Exploring TidyAML: Simplifying Regression Analysis in R

rtip
regression
Author

Steven P. Sanderson II, MPH

Published

December 8, 2023

Introduction

If you’re a data enthusiast diving into the world of regression analysis in R, you’ve likely encountered the challenges of managing code complexity and juggling different modeling engines. The good news is that there’s a powerful tool to streamline your regression workflow – the tidyAML R package.

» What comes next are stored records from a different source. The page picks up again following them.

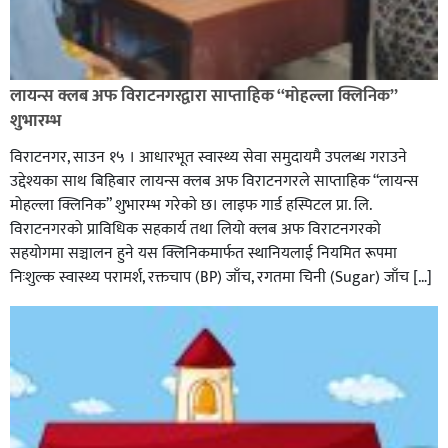
लायन्स क्लब अफ विराटनगरद्वारा साप्ताहिक “मोहल्ला क्लिनिक”
शुभारम्भ
विराटनगर, साउन १५ । आधारभूत स्वास्थ्य सेवा समुदायमै उपलब्ध गराउने
उद्देश्यका साथ बिहिबार लायन्स क्लब अफ विराटनगरले साप्ताहिक “लायन्स
मोहल्ला क्लिनिक” शुभारम्भ गरेकाे छ। लाइफ गार्ड हस्पिटल प्रा. लि.
विराटनगरको प्राविधिक सहकार्य तथा लियो क्लब अफ विराटनगरको
सहयोगमा सञ्चालन हुने यस क्लिनिकमार्फत स्थानियलाई नियमित रूपमा
निःशुल्क स्वास्थ्य परामर्श, रक्तचाप (BP) जाँच, रगतमा चिनी (Sugar) जाँच […]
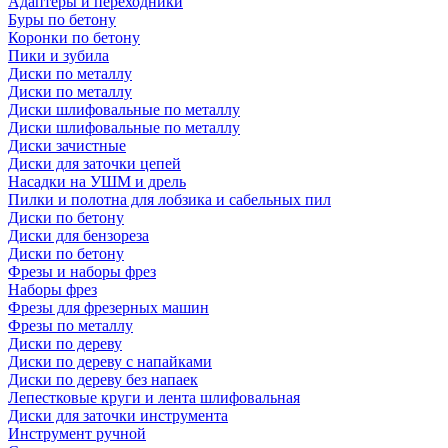
Адаптеры и переходники
Буры по бетону
Коронки по бетону
Пики и зубила
Диски по металлу
Диски по металлу
Диски шлифовальные по металлу
Диски шлифовальные по металлу
Диски зачистные
Диски для заточки цепей
Насадки на УШМ и дрель
Пилки и полотна для лобзика и сабельных пил
Диски по бетону
Диски для бензореза
Диски по бетону
Фрезы и наборы фрез
Наборы фрез
Фрезы для фрезерных машин
Фрезы по металлу
Диски по дереву
Диски по дереву с напайками
Диски по дереву без напаек
Лепестковые круги и лента шлифовальная
Диски для заточки инструмента
Инструмент ручной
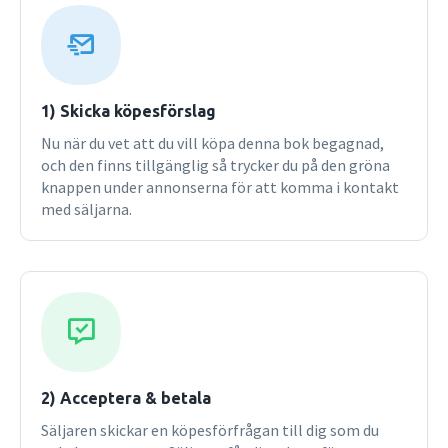
föreningsrätt och kollektivavtal samt arbetsstrid och
fredsplikt. Frågorna om arbetstagarinflytande över
företags- och arbetsledning behandlas som en särskild del
av arbetsrätten. Det mest omfattande kapitlet ägnas
anställningsförhållandets rätt och avser bl.a.tillkomsten
1) Skicka köpesförslag
av anställningsavtal, avtalsförpliktelser, löneskydd,
Nu när du vet att du vill köpa denna bok begagnad,
sanktioner, anställningsskydd samt företagsöverlåtelse
och den finns tillgänglig så trycker du på den gröna
och andra partsskiften. Diskrimineringsrätten behandlas i
knappen under annonserna för att komma i kontakt
en del för sig och i två avslutande kapitel redovisas
med säljarna.
arbetsmarknadsreglering samt arbetsmiljö och arbetstid.
Bland nyheterna i denna upplaga kan nämnas nya regler
gällande utlänningarsom utför arbete utan tillstånd, en
reviderad lex Laval rörande utstationering från andra EES
länder och en ny lag om arbetstagare som slår larm om
allvarliga missförhållanden. De mest långtgående
ändringarna från senare år rör aktiva åtgärder för att
motverka diskriminering och främja likabehandling.
Föregående upplagor har använts som kurslitteratur vid
2) Acceptera & betala
universitet ochannan utbildning på olika nivåer. Boken bör
Säljaren skickar en köpesförfrågan till dig som du
kunna komma till nytta även fördem som i sin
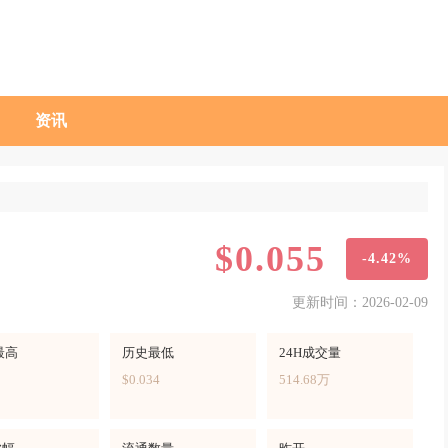
资讯
$0.055
-4.42%
更新时间：2026-02-09
最高
历史最低
24H成交量
$0.034
514.68万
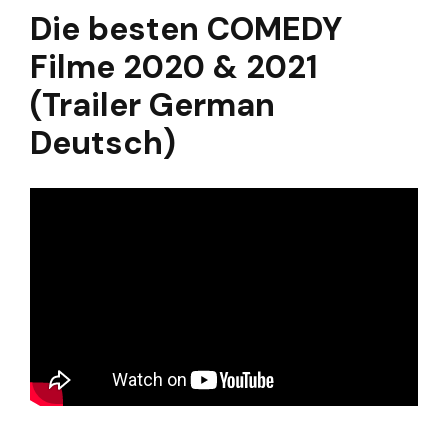
Die besten COMEDY
Filme 2020 & 2021
(Trailer German
Deutsch)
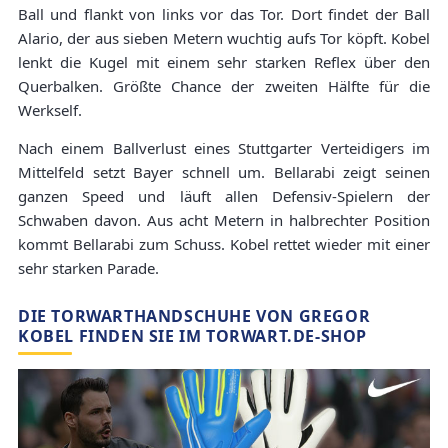
Ball und flankt von links vor das Tor. Dort findet der Ball
Alario, der aus sieben Metern wuchtig aufs Tor köpft. Kobel
lenkt die Kugel mit einem sehr starken Reflex über den
Querbalken. Größte Chance der zweiten Hälfte für die
Werkself.
Nach einem Ballverlust eines Stuttgarter Verteidigers im
Mittelfeld setzt Bayer schnell um. Bellarabi zeigt seinen
ganzen Speed und läuft allen Defensiv-Spielern der
Schwaben davon. Aus acht Metern in halbrechter Position
kommt Bellarabi zum Schuss. Kobel rettet wieder mit einer
sehr starken Parade.
DIE TORWARTHANDSCHUHE VON GREGOR
KOBEL FINDEN SIE IM TORWART.DE-SHOP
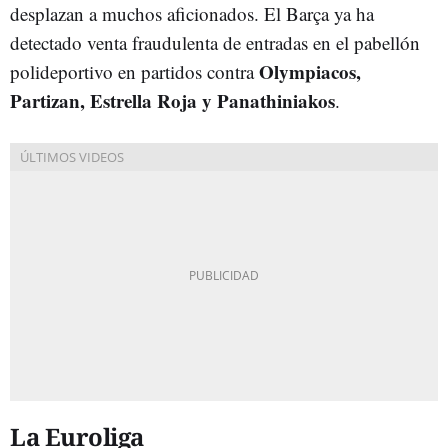
desplazan a muchos aficionados. El Barça ya ha
detectado venta fraudulenta de entradas en el pabellón
Olympiacos,
polideportivo en partidos contra
Partizan, Estrella Roja y Panathiniakos
.
La Euroliga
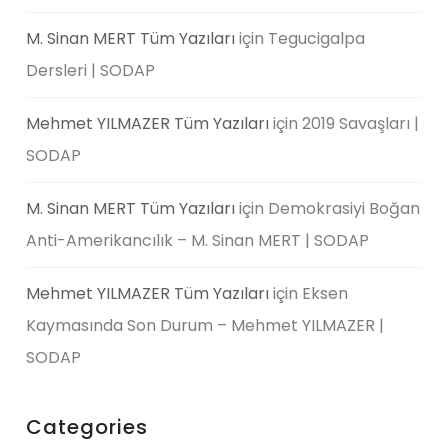
M. Sinan MERT Tüm Yazıları
için
Tegucigalpa
Dersleri | SODAP
Mehmet YILMAZER Tüm Yazıları
için
2019 Savaşları |
SODAP
M. Sinan MERT Tüm Yazıları
için
Demokrasiyi Boğan
Anti-Amerikancılık – M. Sinan MERT | SODAP
Mehmet YILMAZER Tüm Yazıları
için
Eksen
Kaymasında Son Durum – Mehmet YILMAZER |
SODAP
Categories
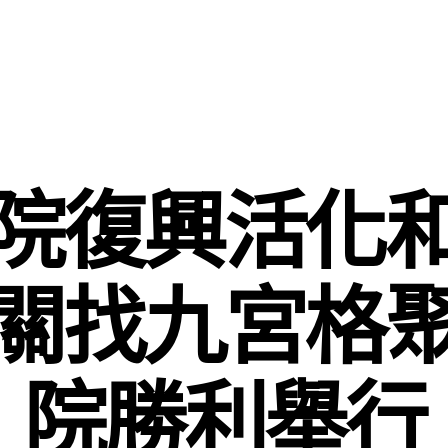
院復興活化
關找九宮格
院勝利舉行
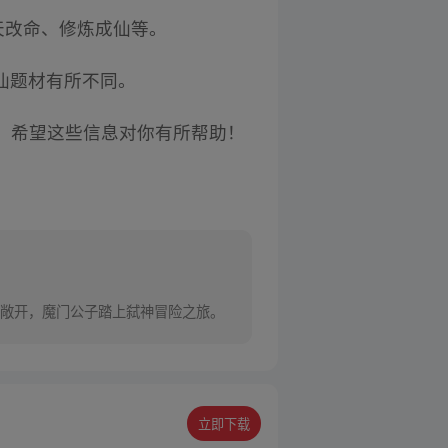
天改命、修炼成仙等。
仙题材有所不同。
。希望这些信息对你有所帮助！
敞开，魔门公子踏上弑神冒险之旅。
立即下载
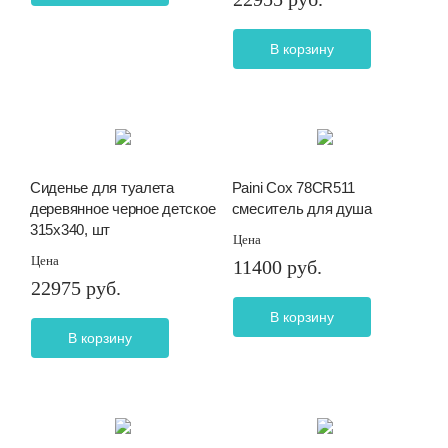
В корзину
Сиденье для туалета
Paini Сox 78CR511
деревянное черное детское
смеситель для душа
315х340, шт
Цена
Цена
11400 руб.
22975 руб.
В корзину
В корзину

Getting Started with TidyAML

Before we dive into the script, let’s make sure you have the necessary libraries installed. Fire up your R console and install the tidyAML package along with its dependencies:

install.packages("tidyAML")

Now, let’s explore a script that leverages tidyAML for quick and efficient regression analysis. Here’s a breakdown of the key components:

Intial Setup

library(tidyAML)
library(tidyverse)
library(tidymodels)
library(multilevelmod)
library(earth)
library(randomForest)
library(rpart)
library(lightgbm)
library(baguette)
library(bonsai)
library(gee)

tidymodels_prefer()

Setting Up the Recipe

df <- mtcars
recipe <- recipe(mpg ~ ., data = df)

In this snippet, we’re creating a recipe for our regression analysis. The response variable (mpg) is modeled against all other variables in the mtcars dataset.

Fast Regression with TidyAML

fr_tbl <- fast_regression(
  .data = df,
  .rec_obj = recipe,
  .parsnip_fns = c("linear_reg", "mars", "bag_mars", "rand_forest",
                   "boost_tree", "bag_tree"),
  .parsnip_eng = c("lm", "gee", "glm", "gls", "earth", "rpart", "lightgbm")
)

This is where the magic happens. The fast_regression function performs regression using various modeling functions (linear_reg, mars, etc.) and engines (lm, gee, etc.) specified. It’s a versatile approach to quickly explore different models.

Visualizing Residuals

fr_tbl |>
  mutate(res = map(fitted_wflw, \(x) x |> 
                     broom::augment(new_data = df))) |>
  unnest(cols = res) |>
  mutate(pfe = paste0(.parsnip_engine, " - ", .parsnip_fns)) |>
  mutate(.res = mpg - .pred) |>
  ggplot(aes(x = pfe, y = .res, fill = pfe)) +
    geom_boxplot() +
    theme_minimal() +
    labs(title = "Residuals by Fitted Model",
       subtitle = "Residuals are mpg - .pred",
       x = "Model",
       y = "Residuals",
       fill = "Engine + Function") +
  theme(axis.text.x = element_text(angle = 45, hjust = 1))

This block of code generates a boxplot visualizing residuals by model. Residuals are the differences between observed and predicted values. The plot helps you assess how well your models are performing.

Try It Yourself!

Now that you’ve seen the power of tidyAML in action, it’s time to try it yourself. Install the package, load your data, and adapt the script to your specific use case. TidyAML provides a clean and efficient way to explore different regression models, making your analysis more manageable and insightful.

install.packages("tidyAML")
library(tidyAML)
# Your data loading and analysis code here

Happy coding, and may your regression analyses be tidy and insightful!